You know, I don't much like the hard-doomer view, because I think there's a good chance we can do better. But when all you can give me are wishful if only could's, you aren't helping...

The first thing that makes me highly skeptical of this whole thing is that it is being touting by some Harvard/Cambridge people. Based on my direct experience with this bunch, it is the kiss of death for any practical, economically viable innovation.

These are high-powered academics, whose main goal is to promote new technology for its own sake and thus advance their own academic status.

Generally, their measure of success is in terms of more government grants, more graduate students to keep occupied, and more papers to present at important international conferences where they and their ilk can wank each other. If they had to build something with their own investment and try to make it succeed in the real world, they would be scared silly.

I have seen more effort wasted on what were clearly and intuitively obvious futile efforts doomed from the start due to unfixable fatal flaws merely for the sake of appearing to be 'at the cutting edge of technology' and thus garner status amongst one's academic peers.

I would put many of these carbon dioxide sequestration proposals smack in the middle of this category of nowhere projects. Since the mid 1970s I have seen perhaps a hundred news releases of incredible technological breaktrhoughs using 'all manner of superbugs' that might work fine in the test tube but then get mugged once introduced into the real world.

Ha, I love it. And I can tell that indeed you HAVE had experience with this bunch. I couldn't believe how shallow these folks could be. You take some unknown schlubs and make 'em famous by hiring them onto a hot project, get them in Nature, Newsweek, Time, etc; and then they undercut you for grant money and put out feelers to other universities while ignoring the work that got them in the papers to begin with, so you have to hire different ones. Rinse. Repeat. Then for the next ten years you have to deal with confidential inquiries from wealthy foundations considering giving them awards for the project they screwed up.

Be very afraid.....

Yes, you appear to have a very good feel for how this whole process works. Concrete, real-world results don't matter, but what does is the perception that all these super intelligent people are doing all these super creative things.

And if you should think that I am being far too curmudgeonly about the whole thing, then I invite you or anyone else, to go back about a decade or so to the popular magazines and observe those articles to the effect: Twenty young people who are on the road to make a big difference. And then just track what became of those Twenty Young Hot Shits. In general, the answer is.... usuallly nothing.

Unfortunately, real innovation usually comes not from some well-publicized academic super-star, but rather from the compuslive, socially inept nerd with a near psychotic drive to keep on going, even when any sane person tells him it's futile.

The first person to come to mind is Chester Carlson, the father of Xerography. He had kept at it for well over twenty years before there was even a slim hope of success. And when success and fabulous wealth came his way, he was very humble about it and lived way below his means. However he did leave huge endowments to worthy causes. Truly a person to admire.

Unfortunately, real innovation usually comes not from some well-publicized academic super-star, but rather from the compulsive, socially inept nerd with a near psychotic drive to keep on going, even when any sane person tells him it's futile.

* Tasks to complete
1 > Name every publication that the discussion of academic innovation mentions by title.
2 > Write the next few sentences of the discussion of academic innovation, picking up after its final paragraph.

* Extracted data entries
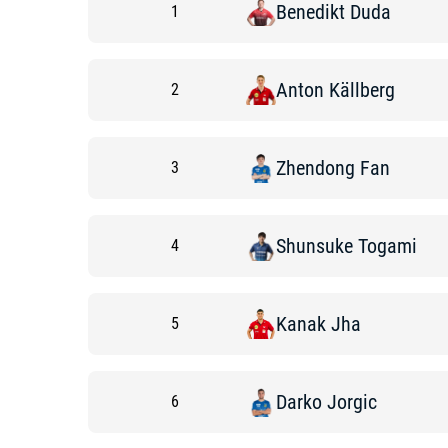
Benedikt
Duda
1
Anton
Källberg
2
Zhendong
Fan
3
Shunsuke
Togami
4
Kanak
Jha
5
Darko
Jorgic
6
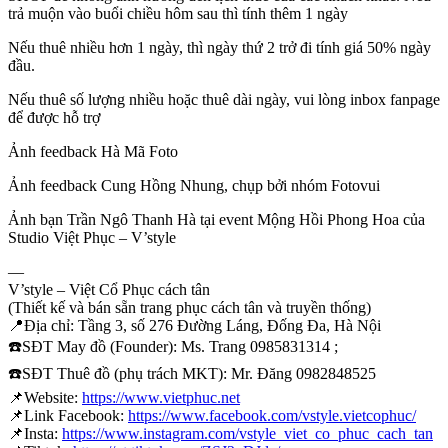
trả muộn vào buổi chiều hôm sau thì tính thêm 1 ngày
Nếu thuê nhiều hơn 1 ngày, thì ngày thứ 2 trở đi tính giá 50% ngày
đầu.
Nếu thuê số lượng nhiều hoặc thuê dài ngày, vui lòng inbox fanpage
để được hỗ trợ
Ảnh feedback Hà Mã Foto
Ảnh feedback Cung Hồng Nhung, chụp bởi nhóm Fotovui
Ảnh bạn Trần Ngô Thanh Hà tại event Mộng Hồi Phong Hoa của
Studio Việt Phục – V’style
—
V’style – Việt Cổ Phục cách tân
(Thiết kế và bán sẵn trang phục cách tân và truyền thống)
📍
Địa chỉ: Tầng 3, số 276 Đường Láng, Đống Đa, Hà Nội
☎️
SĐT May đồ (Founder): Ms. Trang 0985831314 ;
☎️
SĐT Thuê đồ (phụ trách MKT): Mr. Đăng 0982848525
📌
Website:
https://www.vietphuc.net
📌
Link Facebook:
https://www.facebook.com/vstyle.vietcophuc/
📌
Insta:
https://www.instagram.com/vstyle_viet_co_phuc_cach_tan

* Answer section
1 > Nature, Newsweek, Time

2 >
Yep, that's me.

Look upon my works, ye mighty...

Sad but true. My obsessive nature just won't let me give up on a problem. At night or during the weekend, I just can't turn off my mind, it keeps going back to work on the problem of the moment. I often wake up the next morning with the solution.

My employer has gotten so much more from me, than they ever paid for.

Well bless you, and continue to do your thing with full vigor, whatever the hell it may be.

As someone famous once said (perhaps Salvador Dali?), no lazy artist ever made a a masterpiece.

Bringing forth something new and something that will TAKE, requires an extraordinary amount of drive and unshakeable faith that it WILL come to pass.

I am an amateur student of the history of technology, and I've observed again and again that some of these people who've made the important innovatons may have been literally crazy.

But if such is true for art, why shouldn't it be for technology?

When you get right down to it, large bureaucratic entities seldom innovate ANYTHING. In fact, they tend to be anti-innovative.

So, let us not look to Ivy League academia to find 'the solution', but rather to those on the fringes who have a genuine gut feel for the problem and are willing to grunt out a solution, even if it takes years of poverty to do so.

There was a fascinating book a few years ago. I can't remember the exact title or who wrote it. It something like "The Origins of Genius," and was written by a Harvard academic. I believe he was a winner of a MacArthur Genius Award himself, and he studied other 20th century "geniuses" with an eye to what makes a genius.

He found that geniuses don't come from the elite. The elite wants to preserve the status quo, and have no incentive to think outside the box. Geniuses generally don't come from the very poor or the hinterlands, either. There may be geniuses there, but they don't have access to the resources needed to manifest their genius.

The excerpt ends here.